# EXERCISE REQUIREMENTS
Go to the line with "Ce dernier texte étant lui aussi" in the entries below and write out every line from there through the line with "Детская самооборона (от 7 лет)", exactly and without pictures.

Saved data entries
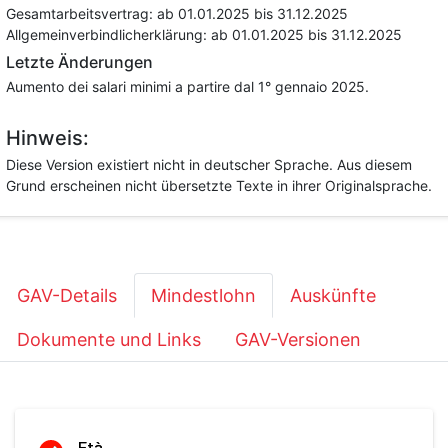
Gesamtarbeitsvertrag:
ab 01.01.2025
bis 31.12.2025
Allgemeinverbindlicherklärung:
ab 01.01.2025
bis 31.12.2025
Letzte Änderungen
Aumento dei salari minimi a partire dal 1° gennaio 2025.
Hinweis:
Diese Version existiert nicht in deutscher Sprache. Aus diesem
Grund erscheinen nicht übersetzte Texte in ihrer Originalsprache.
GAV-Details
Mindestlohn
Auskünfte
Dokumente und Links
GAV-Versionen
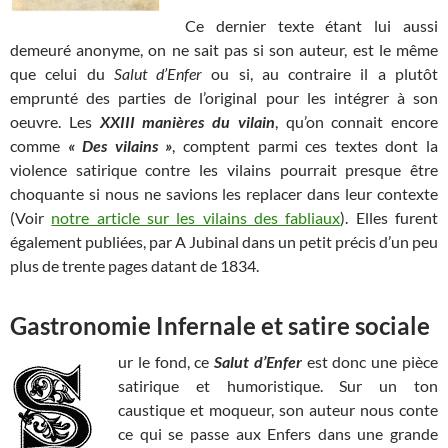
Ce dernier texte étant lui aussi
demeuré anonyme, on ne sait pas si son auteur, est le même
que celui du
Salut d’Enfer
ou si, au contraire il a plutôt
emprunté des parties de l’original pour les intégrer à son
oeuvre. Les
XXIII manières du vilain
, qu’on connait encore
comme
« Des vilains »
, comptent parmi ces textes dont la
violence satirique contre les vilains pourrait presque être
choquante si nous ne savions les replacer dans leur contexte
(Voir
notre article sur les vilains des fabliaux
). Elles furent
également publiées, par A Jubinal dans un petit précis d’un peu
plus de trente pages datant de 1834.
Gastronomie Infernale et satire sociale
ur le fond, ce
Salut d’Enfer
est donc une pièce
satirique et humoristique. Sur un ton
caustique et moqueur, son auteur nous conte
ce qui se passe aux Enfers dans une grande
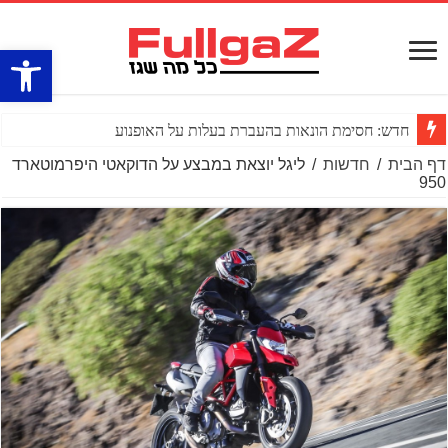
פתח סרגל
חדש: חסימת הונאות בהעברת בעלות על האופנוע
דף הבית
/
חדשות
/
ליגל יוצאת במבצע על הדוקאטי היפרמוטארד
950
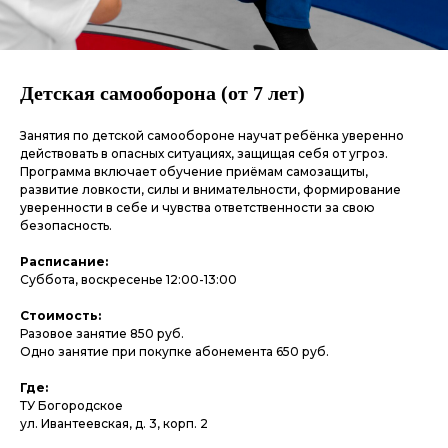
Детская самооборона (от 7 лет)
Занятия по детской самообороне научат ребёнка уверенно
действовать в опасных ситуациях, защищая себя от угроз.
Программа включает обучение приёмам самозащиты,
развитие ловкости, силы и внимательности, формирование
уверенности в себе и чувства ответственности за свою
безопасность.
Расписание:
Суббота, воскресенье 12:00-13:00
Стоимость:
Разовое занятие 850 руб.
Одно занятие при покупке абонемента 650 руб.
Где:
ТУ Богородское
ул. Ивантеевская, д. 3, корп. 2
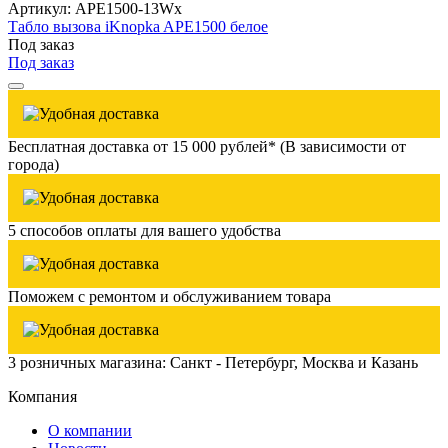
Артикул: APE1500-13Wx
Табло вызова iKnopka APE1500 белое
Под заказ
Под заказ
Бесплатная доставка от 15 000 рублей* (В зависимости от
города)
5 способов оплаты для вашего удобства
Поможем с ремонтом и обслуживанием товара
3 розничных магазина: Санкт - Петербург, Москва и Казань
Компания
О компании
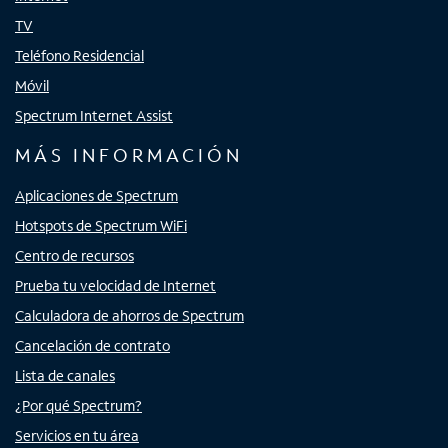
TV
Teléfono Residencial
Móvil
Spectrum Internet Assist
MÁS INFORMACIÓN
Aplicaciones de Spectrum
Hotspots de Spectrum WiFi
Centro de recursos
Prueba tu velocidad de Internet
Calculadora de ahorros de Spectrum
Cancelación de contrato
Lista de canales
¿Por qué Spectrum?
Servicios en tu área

# TASK ANSWER
Ce dernier texte étant lui aussi
demeuré anonyme, on ne sait pas si son auteur, est le même
que celui du
Salut d’Enfer
ou si, au contraire il a plutôt
emprunté des parties de l’original pour les intégrer à son
oeuvre. Les
XXIII manières du vilain
, qu’on connait encore
comme
« Des vilains »
, comptent parmi ces textes dont la
violence satirique contre les vilains pourrait presque être
choquante si nous ne savions les replacer dans leur contexte
(Voir
notre article sur les vilains des fabliaux
). Elles furent
également publiées, par A Jubinal dans un petit précis d’un peu
plus de trente pages datant de 1834.
Gastronomie Infernale et satire sociale
ur le fond, ce
Salut d’Enfer
est donc une pièce
satirique et humoristique. Sur un ton
caustique et moqueur, son auteur nous conte
ce qui se passe aux Enfers dans une grande
פתח סרגל
חדש: חסימת הונאות בהעברת בעלות על האופנוע
דף הבית
/
חדשות
/
ליגל יוצאת במבצע על הדוקאטי היפרמוטארד
950
Детская самооборона (от 7 лет)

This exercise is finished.